A un lado y otro del sendero, el basalto da paso a almagres y tierras rojas sucias, deshechas en lapillis, meteorizadas. El contraste es tremendo: rocas gigantescas y, al lado, una llanura granulada, que apetece pisar descalzo, como una playa, pero la falsa arena -escorias- no se deshace. Todo el paisaje es fantasmagórico, digno de Lovecraft: contemplo un enorme roque ha surgido del mar o del cielo: del mar, por elevación -ahora no estoy, ahora estoy-; del cielo, por erupción de alguno de los 600 conos volcánicos que hay en El Hierro.

La no roca madre está agujereada -esta isla está hueca, me dijo un día el Señor de los Gatos-; el cubo interior que Chillida quiso horadar en Tindaya, aquí en El Hierro viene de fábrica, sin necesidad de gastar los 50 millones de euros que hubiera costado remover 62 millones de metros cúbicos de traquita -arenisca volcánica- de la montaña sagrada de Fuerteventura.

Chillida murió sin ver cumplido su sueño -o alucinación-. Se equivocó: en vez de escoger Tindaya, tendría que haber venido a Malpaís, que ya está hueco. Todas las rocas que observo son combinaciones de agujeros: las pequeñas parecen agusanadas por surcos que dibujan celosías minúsculas; en los roques grandes se agazapan cuevas, como las que habitaron los primeros bimbaches, oquedades por las que el agua se filtra y desaparece, quién sabe si hasta el centro de la Tierra. Malpaís tiene sed eterna.

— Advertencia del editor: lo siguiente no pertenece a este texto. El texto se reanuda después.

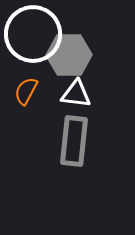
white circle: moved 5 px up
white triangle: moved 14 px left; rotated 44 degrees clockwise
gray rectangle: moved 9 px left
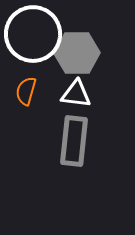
gray hexagon: moved 8 px right, 2 px up
orange semicircle: rotated 12 degrees counterclockwise
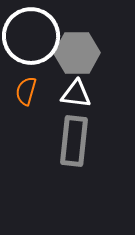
white circle: moved 2 px left, 2 px down
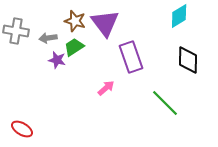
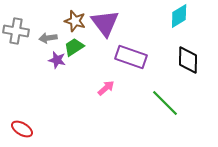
purple rectangle: rotated 52 degrees counterclockwise
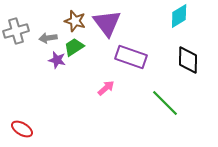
purple triangle: moved 2 px right
gray cross: rotated 25 degrees counterclockwise
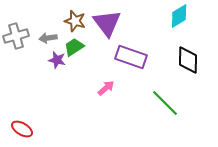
gray cross: moved 5 px down
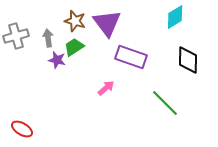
cyan diamond: moved 4 px left, 1 px down
gray arrow: rotated 90 degrees clockwise
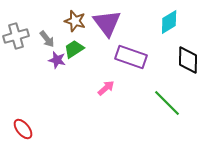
cyan diamond: moved 6 px left, 5 px down
gray arrow: moved 1 px left, 1 px down; rotated 150 degrees clockwise
green trapezoid: moved 2 px down
green line: moved 2 px right
red ellipse: moved 1 px right; rotated 20 degrees clockwise
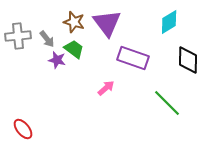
brown star: moved 1 px left, 1 px down
gray cross: moved 2 px right; rotated 10 degrees clockwise
green trapezoid: rotated 70 degrees clockwise
purple rectangle: moved 2 px right, 1 px down
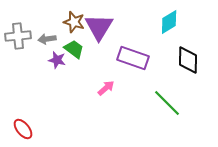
purple triangle: moved 8 px left, 4 px down; rotated 8 degrees clockwise
gray arrow: rotated 120 degrees clockwise
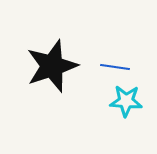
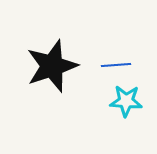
blue line: moved 1 px right, 2 px up; rotated 12 degrees counterclockwise
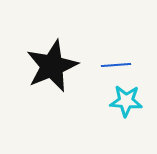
black star: rotated 4 degrees counterclockwise
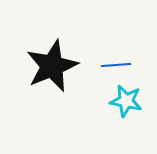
cyan star: rotated 8 degrees clockwise
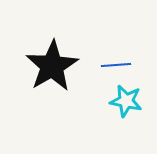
black star: rotated 8 degrees counterclockwise
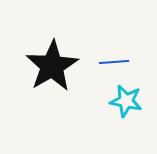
blue line: moved 2 px left, 3 px up
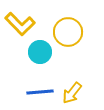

Tras una hora caminando, llego al final del sendero y me siento a descansar a la orilla del mar, frente al roque de los Puentes. Saco mi moleskine y anoto. Esta roca es redonda como guijarro de río, pulida por la erosión: la acaricio y resulta suave al tacto, sólida, compacta, su piel de basalto es tersa y limpia. A su lado, otra roca de un gris ligeramente distinto está agujereada como un queso de Gruyere: ¿qué implosión, qué explosión, qué extrusión, qué fuerzas hicieron posible estos laberintos tallados en la roca? Poso los pies sobre unas cenizas rojas, y un poco más allá, lo que quisiera ser playa se acerca a la orilla en forma derretida, un pan de broa, maíz y centeno, desmigajado sobre el mantel.

El mantel es el azul interminable: la lámina de agua que alcanza mi vista desde esta orilla donde estoy sentado hasta la línea perfecta del horizonte. Un mantel azul, limpio, reluciente, recién estrenado cada mañana, sobre el que alguien ha colocado un salero vertical, el roque de las Gaviotas; bajo ese mantel, nadan y comen los alfonsiños.

Regreso a casa con la mochila de Pulgarcito cargada de joyas y migas volcánicas, y por el camino voy cantando: basalto lava escoria piroclasto toba pumita; basalto lava escoria piroclasto toba pumita. Esta noche he vuelto a escuchar el llanto de las pardelas, el gemido triste de los niños sin cuna que traspasa la bahía del Tamaduste. Nadie se baña a estas horas, pero la oscuridad me atrae como un imán y salgo a nadar bajo la luz de la luna. En la retina solo un deseo: volver.